▽
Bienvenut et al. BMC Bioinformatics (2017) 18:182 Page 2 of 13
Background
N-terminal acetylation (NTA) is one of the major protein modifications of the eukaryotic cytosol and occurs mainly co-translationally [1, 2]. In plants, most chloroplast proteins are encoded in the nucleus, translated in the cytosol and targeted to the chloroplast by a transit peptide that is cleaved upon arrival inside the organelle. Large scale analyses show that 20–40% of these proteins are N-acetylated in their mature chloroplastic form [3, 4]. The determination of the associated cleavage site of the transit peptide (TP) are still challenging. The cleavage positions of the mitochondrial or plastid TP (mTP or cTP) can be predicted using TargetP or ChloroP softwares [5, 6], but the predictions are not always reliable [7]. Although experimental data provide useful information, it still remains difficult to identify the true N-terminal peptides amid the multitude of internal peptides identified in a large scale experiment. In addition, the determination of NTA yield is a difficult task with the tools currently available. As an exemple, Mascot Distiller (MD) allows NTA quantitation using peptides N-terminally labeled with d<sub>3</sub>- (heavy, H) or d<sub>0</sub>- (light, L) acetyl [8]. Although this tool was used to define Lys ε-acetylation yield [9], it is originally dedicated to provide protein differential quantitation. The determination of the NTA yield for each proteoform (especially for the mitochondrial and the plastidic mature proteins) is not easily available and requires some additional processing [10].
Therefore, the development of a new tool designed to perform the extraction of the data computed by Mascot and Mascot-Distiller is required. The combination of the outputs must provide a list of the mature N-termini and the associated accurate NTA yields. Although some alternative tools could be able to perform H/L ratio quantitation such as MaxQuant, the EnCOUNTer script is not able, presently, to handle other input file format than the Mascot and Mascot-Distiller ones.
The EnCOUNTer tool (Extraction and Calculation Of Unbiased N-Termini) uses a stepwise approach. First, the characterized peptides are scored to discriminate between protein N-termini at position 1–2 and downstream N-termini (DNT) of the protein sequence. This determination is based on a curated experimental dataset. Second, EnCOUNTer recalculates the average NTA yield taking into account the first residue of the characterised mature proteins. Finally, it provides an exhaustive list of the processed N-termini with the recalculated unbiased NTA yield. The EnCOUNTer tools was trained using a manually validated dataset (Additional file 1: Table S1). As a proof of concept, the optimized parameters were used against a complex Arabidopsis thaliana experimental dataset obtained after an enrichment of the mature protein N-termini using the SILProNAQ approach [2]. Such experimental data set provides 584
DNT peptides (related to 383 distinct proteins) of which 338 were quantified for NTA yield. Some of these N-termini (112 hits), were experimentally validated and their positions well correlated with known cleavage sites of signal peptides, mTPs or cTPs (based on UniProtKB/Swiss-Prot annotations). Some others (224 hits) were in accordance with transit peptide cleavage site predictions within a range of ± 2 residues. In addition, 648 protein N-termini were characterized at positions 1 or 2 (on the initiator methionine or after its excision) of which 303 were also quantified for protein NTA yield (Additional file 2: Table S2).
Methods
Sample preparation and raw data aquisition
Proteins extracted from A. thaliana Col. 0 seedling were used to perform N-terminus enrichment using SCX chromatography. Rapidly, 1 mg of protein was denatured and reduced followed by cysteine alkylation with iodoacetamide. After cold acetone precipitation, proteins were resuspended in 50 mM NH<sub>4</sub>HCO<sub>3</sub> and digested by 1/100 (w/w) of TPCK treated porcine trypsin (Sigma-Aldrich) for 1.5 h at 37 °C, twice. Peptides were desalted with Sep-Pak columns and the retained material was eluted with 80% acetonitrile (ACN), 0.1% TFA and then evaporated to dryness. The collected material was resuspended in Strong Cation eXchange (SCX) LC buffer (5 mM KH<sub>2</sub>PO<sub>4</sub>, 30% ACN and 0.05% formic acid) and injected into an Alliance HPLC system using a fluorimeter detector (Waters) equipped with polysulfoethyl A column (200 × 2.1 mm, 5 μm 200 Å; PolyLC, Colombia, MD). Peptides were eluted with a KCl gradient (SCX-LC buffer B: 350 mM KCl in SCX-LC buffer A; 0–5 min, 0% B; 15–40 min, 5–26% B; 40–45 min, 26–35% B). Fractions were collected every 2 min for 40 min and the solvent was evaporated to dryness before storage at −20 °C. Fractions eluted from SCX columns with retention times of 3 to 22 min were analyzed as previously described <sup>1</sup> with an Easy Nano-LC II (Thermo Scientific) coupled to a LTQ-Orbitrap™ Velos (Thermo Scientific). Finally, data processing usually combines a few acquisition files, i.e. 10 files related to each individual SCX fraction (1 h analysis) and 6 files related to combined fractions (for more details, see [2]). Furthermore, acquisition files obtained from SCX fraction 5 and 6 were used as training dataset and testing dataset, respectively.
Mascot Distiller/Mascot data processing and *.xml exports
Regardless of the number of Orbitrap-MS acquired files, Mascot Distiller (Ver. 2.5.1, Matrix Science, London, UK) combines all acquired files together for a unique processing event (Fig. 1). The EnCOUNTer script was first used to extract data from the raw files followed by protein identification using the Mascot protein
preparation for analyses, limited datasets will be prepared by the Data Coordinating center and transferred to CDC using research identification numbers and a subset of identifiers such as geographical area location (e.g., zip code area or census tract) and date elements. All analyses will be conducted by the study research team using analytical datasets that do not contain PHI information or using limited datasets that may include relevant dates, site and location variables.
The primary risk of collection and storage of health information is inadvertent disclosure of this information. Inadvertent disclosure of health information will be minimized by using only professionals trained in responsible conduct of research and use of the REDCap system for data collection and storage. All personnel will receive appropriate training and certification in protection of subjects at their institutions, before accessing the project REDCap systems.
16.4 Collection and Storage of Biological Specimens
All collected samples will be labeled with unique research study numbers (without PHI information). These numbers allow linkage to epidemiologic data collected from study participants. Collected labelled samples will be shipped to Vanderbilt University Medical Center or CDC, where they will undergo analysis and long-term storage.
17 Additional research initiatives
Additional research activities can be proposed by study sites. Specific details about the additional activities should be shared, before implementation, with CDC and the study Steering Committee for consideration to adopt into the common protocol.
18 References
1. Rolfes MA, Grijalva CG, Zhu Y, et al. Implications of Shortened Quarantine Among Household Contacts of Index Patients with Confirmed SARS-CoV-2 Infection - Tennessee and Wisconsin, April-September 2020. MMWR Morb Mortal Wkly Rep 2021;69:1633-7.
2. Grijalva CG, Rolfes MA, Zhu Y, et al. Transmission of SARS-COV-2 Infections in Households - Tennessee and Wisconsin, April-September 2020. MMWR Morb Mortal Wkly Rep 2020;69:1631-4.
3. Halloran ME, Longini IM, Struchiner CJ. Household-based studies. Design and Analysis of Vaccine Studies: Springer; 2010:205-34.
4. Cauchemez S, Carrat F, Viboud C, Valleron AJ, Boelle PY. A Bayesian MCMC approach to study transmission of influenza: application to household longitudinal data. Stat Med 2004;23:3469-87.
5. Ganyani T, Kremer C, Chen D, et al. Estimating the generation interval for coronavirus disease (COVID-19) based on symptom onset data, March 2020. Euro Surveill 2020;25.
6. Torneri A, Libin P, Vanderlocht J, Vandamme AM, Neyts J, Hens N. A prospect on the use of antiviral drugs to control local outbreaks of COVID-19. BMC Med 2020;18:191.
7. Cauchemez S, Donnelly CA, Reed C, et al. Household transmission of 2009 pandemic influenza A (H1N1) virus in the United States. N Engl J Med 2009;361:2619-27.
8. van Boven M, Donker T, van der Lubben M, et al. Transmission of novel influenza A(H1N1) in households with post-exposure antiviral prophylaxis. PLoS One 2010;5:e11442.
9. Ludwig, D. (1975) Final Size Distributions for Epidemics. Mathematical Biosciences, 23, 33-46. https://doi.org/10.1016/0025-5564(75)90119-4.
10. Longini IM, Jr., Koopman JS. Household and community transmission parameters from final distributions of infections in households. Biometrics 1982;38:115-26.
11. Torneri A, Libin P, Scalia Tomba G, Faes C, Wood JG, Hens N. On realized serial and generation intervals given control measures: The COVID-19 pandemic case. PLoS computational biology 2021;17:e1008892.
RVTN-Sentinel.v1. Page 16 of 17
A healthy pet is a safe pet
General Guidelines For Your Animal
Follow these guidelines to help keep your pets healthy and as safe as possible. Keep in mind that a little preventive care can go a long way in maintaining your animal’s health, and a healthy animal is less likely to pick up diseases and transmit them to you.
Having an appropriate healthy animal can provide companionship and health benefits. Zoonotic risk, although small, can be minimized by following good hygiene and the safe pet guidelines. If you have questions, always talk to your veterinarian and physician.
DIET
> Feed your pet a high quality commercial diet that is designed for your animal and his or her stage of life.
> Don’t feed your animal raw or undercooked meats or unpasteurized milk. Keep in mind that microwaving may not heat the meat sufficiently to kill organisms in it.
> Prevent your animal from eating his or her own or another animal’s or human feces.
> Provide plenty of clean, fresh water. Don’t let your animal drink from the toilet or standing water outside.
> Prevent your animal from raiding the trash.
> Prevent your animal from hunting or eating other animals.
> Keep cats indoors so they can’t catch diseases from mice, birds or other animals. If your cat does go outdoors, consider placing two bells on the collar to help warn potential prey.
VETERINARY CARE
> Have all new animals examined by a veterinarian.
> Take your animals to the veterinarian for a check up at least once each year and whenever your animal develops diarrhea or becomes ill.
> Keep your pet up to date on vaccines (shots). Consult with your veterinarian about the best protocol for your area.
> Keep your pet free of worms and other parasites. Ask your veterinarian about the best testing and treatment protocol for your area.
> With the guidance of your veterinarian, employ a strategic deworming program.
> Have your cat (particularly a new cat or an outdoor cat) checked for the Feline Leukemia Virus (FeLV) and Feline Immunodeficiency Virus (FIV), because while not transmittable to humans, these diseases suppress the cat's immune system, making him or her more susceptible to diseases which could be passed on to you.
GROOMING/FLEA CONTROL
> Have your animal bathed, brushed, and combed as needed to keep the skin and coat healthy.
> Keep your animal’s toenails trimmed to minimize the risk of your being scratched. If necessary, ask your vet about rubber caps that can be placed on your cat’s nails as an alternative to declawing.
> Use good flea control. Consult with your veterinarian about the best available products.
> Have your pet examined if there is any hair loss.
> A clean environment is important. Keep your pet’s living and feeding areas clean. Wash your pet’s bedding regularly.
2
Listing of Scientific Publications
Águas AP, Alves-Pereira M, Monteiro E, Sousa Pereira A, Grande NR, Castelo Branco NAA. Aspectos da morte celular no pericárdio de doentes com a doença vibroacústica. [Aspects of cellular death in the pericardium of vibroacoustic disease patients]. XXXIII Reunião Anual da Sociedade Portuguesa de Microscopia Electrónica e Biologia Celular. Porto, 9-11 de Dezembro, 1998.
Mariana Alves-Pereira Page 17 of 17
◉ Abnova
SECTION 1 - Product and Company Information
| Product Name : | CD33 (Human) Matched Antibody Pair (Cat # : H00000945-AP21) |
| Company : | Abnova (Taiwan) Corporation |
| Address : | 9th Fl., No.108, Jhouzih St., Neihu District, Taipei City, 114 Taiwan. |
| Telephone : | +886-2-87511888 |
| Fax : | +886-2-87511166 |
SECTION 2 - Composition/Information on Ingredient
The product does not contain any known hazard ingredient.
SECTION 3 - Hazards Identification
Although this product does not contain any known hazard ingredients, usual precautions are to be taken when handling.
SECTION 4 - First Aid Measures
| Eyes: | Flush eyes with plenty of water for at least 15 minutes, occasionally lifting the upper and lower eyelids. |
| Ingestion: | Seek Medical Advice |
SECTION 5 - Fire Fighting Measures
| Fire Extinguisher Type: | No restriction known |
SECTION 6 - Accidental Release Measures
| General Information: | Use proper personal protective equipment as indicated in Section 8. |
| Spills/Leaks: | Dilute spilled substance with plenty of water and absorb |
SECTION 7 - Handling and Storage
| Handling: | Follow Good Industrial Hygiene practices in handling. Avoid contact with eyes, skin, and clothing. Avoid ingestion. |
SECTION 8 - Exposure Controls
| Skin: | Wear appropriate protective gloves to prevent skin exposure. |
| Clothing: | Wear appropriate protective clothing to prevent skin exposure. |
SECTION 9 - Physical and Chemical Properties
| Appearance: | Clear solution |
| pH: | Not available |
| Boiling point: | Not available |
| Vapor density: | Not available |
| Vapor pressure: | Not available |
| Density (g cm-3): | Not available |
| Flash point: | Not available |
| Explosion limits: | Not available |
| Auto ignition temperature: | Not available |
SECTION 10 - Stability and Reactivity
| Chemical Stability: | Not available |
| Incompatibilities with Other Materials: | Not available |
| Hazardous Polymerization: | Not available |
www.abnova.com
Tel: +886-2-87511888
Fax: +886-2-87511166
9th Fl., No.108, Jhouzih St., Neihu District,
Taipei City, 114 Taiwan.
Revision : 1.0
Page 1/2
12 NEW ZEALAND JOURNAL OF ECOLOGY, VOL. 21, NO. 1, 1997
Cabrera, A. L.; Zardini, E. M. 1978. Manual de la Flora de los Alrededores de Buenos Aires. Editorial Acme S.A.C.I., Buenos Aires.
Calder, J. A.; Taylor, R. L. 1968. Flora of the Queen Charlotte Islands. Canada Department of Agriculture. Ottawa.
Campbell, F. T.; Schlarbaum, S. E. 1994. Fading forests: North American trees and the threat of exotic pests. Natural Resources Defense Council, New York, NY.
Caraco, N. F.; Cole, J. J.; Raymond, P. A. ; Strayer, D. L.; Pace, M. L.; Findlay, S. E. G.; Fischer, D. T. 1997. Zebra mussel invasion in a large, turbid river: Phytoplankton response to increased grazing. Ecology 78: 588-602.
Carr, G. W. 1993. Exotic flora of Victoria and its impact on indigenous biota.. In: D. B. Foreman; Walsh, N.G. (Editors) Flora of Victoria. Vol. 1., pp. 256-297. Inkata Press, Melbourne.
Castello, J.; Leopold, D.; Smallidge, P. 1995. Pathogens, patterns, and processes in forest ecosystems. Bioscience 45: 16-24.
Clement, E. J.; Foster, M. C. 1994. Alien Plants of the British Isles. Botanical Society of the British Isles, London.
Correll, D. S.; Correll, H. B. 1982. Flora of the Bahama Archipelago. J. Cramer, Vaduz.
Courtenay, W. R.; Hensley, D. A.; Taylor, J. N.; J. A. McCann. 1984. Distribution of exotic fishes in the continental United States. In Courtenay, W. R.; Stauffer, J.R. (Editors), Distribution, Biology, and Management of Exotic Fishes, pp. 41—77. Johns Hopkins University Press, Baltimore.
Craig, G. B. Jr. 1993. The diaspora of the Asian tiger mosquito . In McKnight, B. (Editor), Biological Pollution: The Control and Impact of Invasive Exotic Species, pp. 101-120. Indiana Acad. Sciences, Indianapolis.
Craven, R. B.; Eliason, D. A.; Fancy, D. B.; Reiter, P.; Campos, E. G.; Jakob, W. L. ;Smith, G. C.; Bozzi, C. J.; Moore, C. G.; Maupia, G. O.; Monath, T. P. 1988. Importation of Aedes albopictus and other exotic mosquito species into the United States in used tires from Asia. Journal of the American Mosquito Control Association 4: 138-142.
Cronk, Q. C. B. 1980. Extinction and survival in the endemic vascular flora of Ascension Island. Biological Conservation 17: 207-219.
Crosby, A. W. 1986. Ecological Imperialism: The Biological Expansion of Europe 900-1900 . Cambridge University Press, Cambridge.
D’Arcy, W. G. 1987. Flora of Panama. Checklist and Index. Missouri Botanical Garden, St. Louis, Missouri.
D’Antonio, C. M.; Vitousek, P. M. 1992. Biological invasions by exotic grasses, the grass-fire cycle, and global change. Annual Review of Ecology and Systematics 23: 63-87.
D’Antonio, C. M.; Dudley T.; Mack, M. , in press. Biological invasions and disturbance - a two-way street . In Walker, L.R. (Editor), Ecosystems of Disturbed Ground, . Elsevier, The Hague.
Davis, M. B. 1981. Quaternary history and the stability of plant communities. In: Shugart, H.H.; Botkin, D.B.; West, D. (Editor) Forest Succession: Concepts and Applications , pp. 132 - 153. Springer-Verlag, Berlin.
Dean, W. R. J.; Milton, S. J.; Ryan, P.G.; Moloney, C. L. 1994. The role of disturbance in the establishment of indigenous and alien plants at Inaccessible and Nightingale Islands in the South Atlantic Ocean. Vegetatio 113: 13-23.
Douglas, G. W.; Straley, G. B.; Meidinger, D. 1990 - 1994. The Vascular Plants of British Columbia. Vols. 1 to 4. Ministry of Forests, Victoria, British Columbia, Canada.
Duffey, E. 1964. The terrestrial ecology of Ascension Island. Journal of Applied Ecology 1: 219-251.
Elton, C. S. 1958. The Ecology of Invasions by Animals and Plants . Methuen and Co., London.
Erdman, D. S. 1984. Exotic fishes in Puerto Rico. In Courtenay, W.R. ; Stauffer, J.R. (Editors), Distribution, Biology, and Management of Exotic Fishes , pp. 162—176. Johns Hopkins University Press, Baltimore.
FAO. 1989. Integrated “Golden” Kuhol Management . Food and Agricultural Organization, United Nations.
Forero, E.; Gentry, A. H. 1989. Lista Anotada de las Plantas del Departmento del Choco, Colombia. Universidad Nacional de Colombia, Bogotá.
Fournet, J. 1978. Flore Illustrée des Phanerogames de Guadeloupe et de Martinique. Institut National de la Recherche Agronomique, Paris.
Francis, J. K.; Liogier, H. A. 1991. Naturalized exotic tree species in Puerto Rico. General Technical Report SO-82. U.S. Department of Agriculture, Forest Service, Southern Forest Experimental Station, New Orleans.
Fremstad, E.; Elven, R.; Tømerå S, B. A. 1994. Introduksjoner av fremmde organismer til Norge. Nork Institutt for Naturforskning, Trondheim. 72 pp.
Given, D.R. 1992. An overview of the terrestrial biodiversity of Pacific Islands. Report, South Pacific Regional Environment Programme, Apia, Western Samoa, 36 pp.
△
● Your task: Among the records, find all lines that include the string "terrestrial" and return them.

● Task response:
Duffey, E. 1964. The terrestrial ecology of Ascension Island. Journal of Applied Ecology 1: 219-251.
Given, D.R. 1992. An overview of the terrestrial biodiversity of Pacific Islands. Report, South Pacific Regional Environment Programme, Apia, Western Samoa, 36 pp.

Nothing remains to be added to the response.